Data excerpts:
+===+
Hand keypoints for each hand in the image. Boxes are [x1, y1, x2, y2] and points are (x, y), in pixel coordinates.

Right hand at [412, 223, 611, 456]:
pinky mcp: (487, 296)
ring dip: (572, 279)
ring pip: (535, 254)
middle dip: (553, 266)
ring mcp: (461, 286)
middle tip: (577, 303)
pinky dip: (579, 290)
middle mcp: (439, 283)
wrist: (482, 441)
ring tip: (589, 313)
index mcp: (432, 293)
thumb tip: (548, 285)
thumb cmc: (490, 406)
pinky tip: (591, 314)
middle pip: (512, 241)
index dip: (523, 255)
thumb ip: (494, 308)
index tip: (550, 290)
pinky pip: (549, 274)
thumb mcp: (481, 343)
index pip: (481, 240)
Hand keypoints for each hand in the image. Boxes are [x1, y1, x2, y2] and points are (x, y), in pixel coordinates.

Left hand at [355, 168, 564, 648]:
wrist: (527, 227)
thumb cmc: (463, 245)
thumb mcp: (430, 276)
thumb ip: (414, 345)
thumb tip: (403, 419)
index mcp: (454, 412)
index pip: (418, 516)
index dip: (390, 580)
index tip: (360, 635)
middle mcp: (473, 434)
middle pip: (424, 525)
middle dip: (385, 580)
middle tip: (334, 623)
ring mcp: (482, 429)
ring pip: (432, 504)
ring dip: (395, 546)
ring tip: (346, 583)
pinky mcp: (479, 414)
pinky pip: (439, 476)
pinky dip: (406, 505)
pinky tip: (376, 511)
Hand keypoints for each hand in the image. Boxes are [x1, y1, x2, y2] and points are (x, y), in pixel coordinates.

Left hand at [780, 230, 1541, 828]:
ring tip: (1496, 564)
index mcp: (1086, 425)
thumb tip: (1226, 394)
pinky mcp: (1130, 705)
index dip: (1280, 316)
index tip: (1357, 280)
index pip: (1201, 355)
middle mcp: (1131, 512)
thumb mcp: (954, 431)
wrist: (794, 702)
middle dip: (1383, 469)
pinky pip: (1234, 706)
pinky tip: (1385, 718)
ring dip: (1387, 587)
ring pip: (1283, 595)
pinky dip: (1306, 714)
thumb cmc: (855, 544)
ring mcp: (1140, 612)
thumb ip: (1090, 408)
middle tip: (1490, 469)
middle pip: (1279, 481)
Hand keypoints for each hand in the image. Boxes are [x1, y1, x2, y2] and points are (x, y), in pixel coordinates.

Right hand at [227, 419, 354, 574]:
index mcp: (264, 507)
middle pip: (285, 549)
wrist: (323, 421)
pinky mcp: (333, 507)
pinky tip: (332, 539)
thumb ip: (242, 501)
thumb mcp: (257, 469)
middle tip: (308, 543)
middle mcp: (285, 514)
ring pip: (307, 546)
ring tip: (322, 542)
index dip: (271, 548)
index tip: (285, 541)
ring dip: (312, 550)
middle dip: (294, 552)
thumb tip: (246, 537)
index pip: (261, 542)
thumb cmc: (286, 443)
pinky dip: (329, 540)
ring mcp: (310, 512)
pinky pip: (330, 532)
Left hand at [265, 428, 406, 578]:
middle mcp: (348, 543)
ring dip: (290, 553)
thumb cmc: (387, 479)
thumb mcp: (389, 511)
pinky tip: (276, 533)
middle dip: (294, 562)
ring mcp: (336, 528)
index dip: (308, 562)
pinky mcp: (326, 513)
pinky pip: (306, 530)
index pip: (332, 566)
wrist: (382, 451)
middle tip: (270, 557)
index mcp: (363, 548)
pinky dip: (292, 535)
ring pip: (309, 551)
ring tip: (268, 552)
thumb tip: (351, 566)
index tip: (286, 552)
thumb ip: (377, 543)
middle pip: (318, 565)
+===+
## The problem
Copy each record exactly, leaving nothing out.

## Task answer
Hand keypoints for each hand in the image. Boxes are [x1, y1, x2, y2] and points are (x, y), in pixel coordinates.

Right hand at [412, 223, 611, 456]:
pinky mcp: (487, 296)
ring dip: (572, 279)
ring pip: (535, 254)
middle dip: (553, 266)
ring mcp: (461, 286)
middle tip: (577, 303)
pinky dip: (579, 290)
middle mcp: (439, 283)
wrist: (482, 441)
ring tip: (589, 313)
index mcp: (432, 293)
thumb tip: (548, 285)
thumb cmc: (490, 406)
pinky tip: (591, 314)
middle pip: (512, 241)
index dip: (523, 255)
thumb ip: (494, 308)
index tip: (550, 290)
pinky pip: (549, 274)
thumb mcp: (481, 343)
index pip: (481, 240)
Hand keypoints for each hand in the image. Boxes are [x1, y1, x2, y2] and points are (x, y), in pixel coordinates.

Left hand at [355, 168, 564, 648]:
wrist: (527, 227)
thumb cmc: (463, 245)
thumb mcp: (430, 276)
thumb ip: (414, 345)
thumb tip: (403, 419)
index mcp: (454, 412)
index pip: (418, 516)
index dip: (390, 580)
index tip: (360, 635)
middle mcp: (473, 434)
middle pip: (424, 525)
middle dip: (385, 580)
middle tip: (334, 623)
ring mcp: (482, 429)
ring pip: (432, 504)
ring dip: (395, 546)
ring tip: (346, 583)
pinky mcp: (479, 414)
pinky pip: (439, 476)
pinky dip: (406, 505)
pinky tip: (376, 511)
Hand keypoints for each hand in the image. Boxes are [x1, y1, x2, y2] and points are (x, y), in pixel coordinates.

Left hand at [780, 230, 1541, 828]:
ring tip: (1496, 564)
index mcp: (1086, 425)
thumb tip: (1226, 394)
pinky mcp: (1130, 705)
index dip: (1280, 316)
index tip: (1357, 280)
index pip: (1201, 355)
middle mcp: (1131, 512)
thumb mcp: (954, 431)
wrist: (794, 702)
middle dip: (1383, 469)
pinky pip: (1234, 706)
pinky tip: (1385, 718)
ring dip: (1387, 587)
ring pip: (1283, 595)
pinky dip: (1306, 714)
thumb cmc: (855, 544)
ring mcp: (1140, 612)
thumb ip: (1090, 408)
middle tip: (1490, 469)
middle pip: (1279, 481)
Hand keypoints for each hand in the image. Boxes are [x1, y1, x2, y2] and points are (x, y), in pixel coordinates.

Right hand at [227, 419, 354, 574]:
index mcp: (264, 507)
middle pip: (285, 549)
wrist: (323, 421)
pinky mcp: (333, 507)
pinky tip: (332, 539)
thumb ip: (242, 501)
thumb mcp: (257, 469)
middle tip: (308, 543)
middle mcp: (285, 514)
ring pip: (307, 546)
ring tip: (322, 542)
index dip: (271, 548)
index tip: (285, 541)
ring dip: (312, 550)
middle dip: (294, 552)
thumb tip: (246, 537)
index pip: (261, 542)
thumb cmc: (286, 443)
pinky dip: (329, 540)
ring mcp: (310, 512)
pinky pip: (330, 532)
Left hand at [265, 428, 406, 578]:
middle mcp: (348, 543)
ring dip: (290, 553)
thumb cmc: (387, 479)
thumb mcp: (389, 511)
pinky tip: (276, 533)
middle dip: (294, 562)
ring mcp: (336, 528)
index dip: (308, 562)
pinky mcp: (326, 513)
pinky pip: (306, 530)
index pip: (332, 566)
wrist: (382, 451)
middle tip: (270, 557)
index mcp: (363, 548)
pinky dip: (292, 535)
ring pip: (309, 551)
ring tip: (268, 552)
thumb tip: (351, 566)
index tip: (286, 552)
thumb ip: (377, 543)
middle pip: (318, 565)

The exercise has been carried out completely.